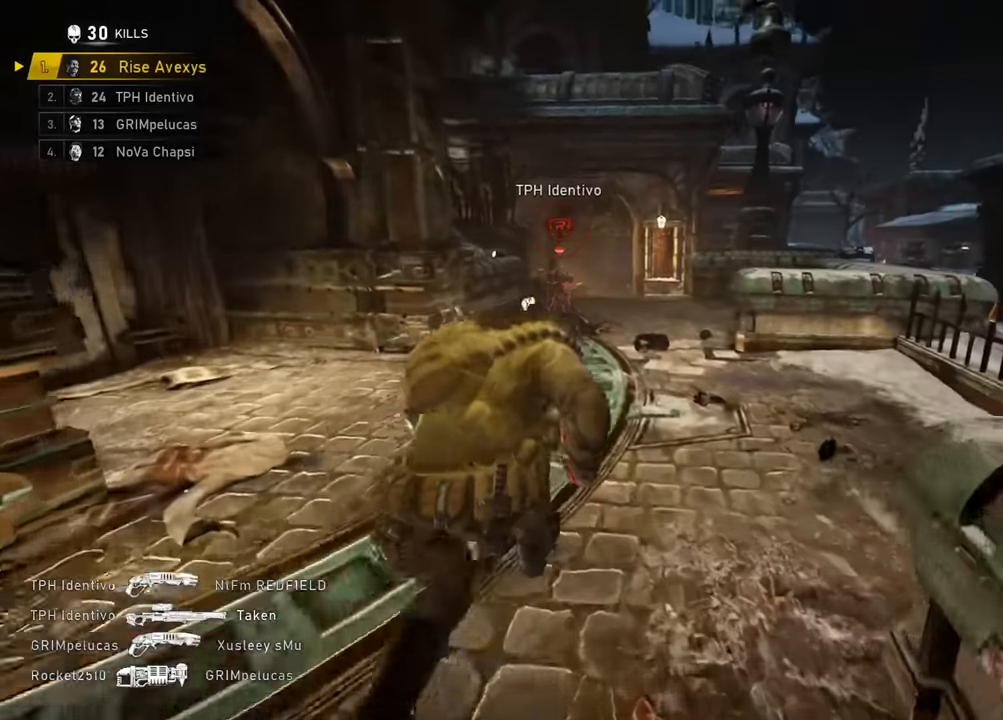
{"buttons": ["A"], "left_stick": "up", "right_stick": "center", "events": [[66, "left_stick", "up"], [166, "L1", "down"], [166, "left_stick", "up-left"], [300, "L1", "up"], [333, "left_stick", "up"]]}
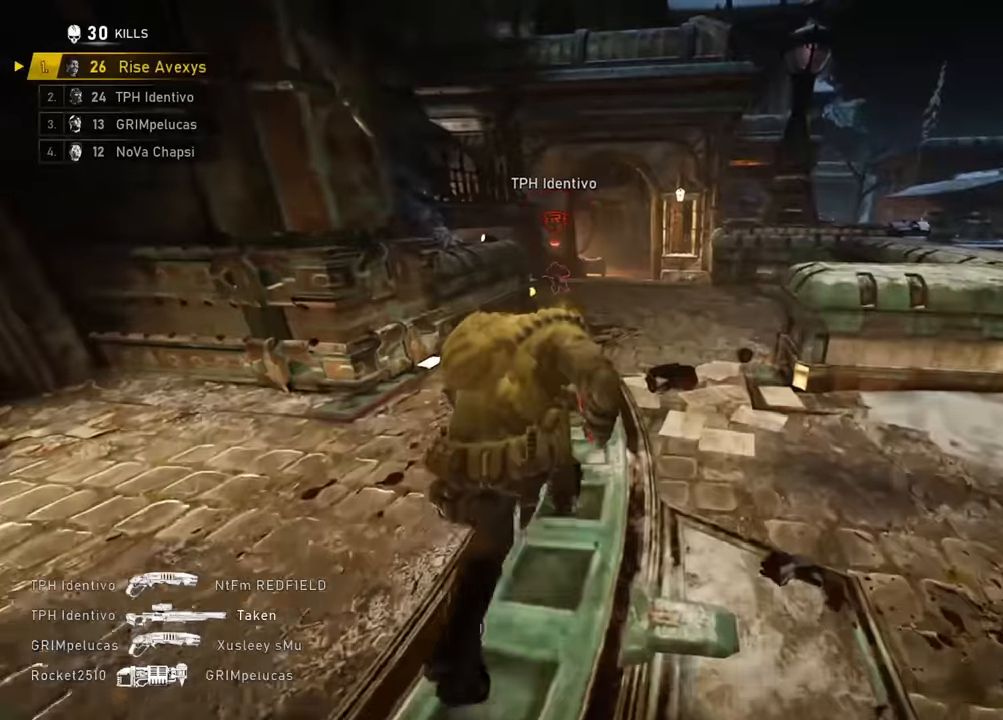
{"buttons": [], "left_stick": "up-right", "right_stick": "center", "events": [[17, "left_stick", "up-left"], [217, "A", "up"], [467, "left_stick", "up-right"]]}
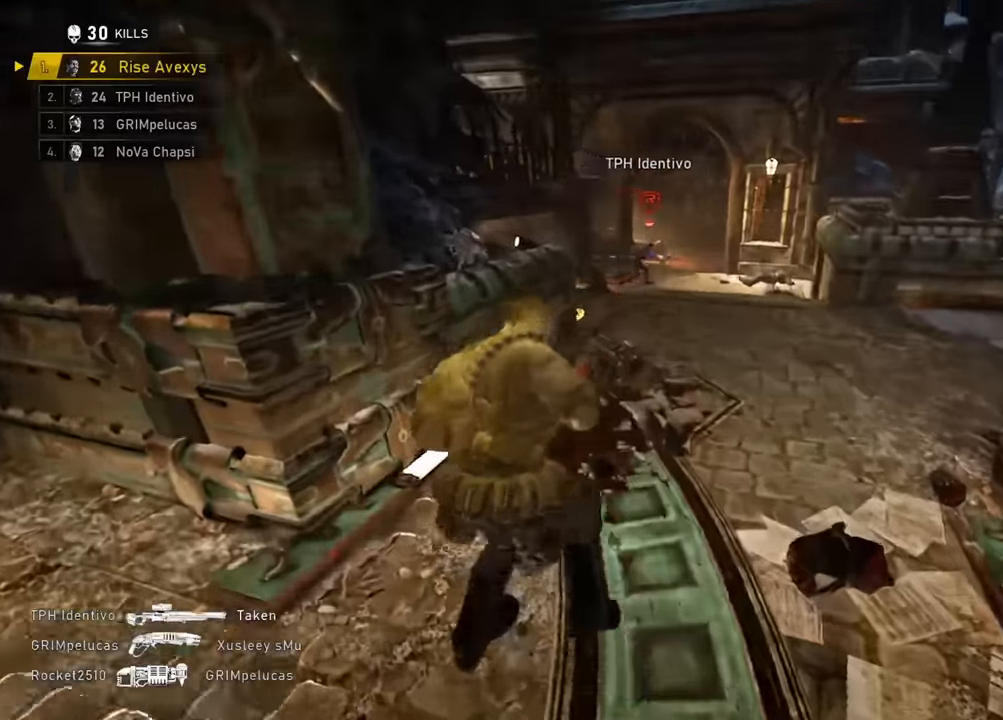
{"buttons": [], "left_stick": "right", "right_stick": "center", "events": [[100, "L1", "down"], [233, "L1", "up"], [317, "left_stick", "right"]]}
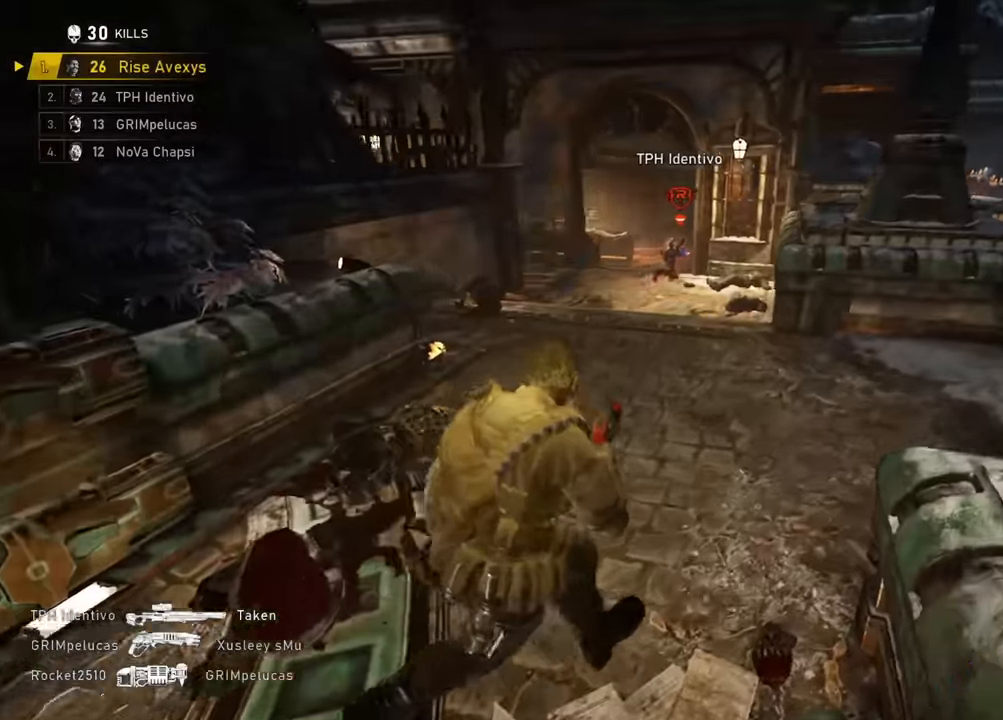
{"buttons": [], "left_stick": "up", "right_stick": "center", "events": [[50, "left_stick", "up-right"], [167, "L1", "down"], [317, "L1", "up"], [384, "left_stick", "up"], [400, "A", "down"], [484, "A", "up"]]}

## Assignment:
Once the pictures are dropped, please print every remaining line of the material verbatim.

## Reply to the task:
{"buttons": ["A"], "left_stick": "up", "right_stick": "center", "events": [[66, "left_stick", "up"], [166, "L1", "down"], [166, "left_stick", "up-left"], [300, "L1", "up"], [333, "left_stick", "up"]]}
{"buttons": [], "left_stick": "up-right", "right_stick": "center", "events": [[17, "left_stick", "up-left"], [217, "A", "up"], [467, "left_stick", "up-right"]]}
{"buttons": [], "left_stick": "right", "right_stick": "center", "events": [[100, "L1", "down"], [233, "L1", "up"], [317, "left_stick", "right"]]}
{"buttons": [], "left_stick": "up", "right_stick": "center", "events": [[50, "left_stick", "up-right"], [167, "L1", "down"], [317, "L1", "up"], [384, "left_stick", "up"], [400, "A", "down"], [484, "A", "up"]]}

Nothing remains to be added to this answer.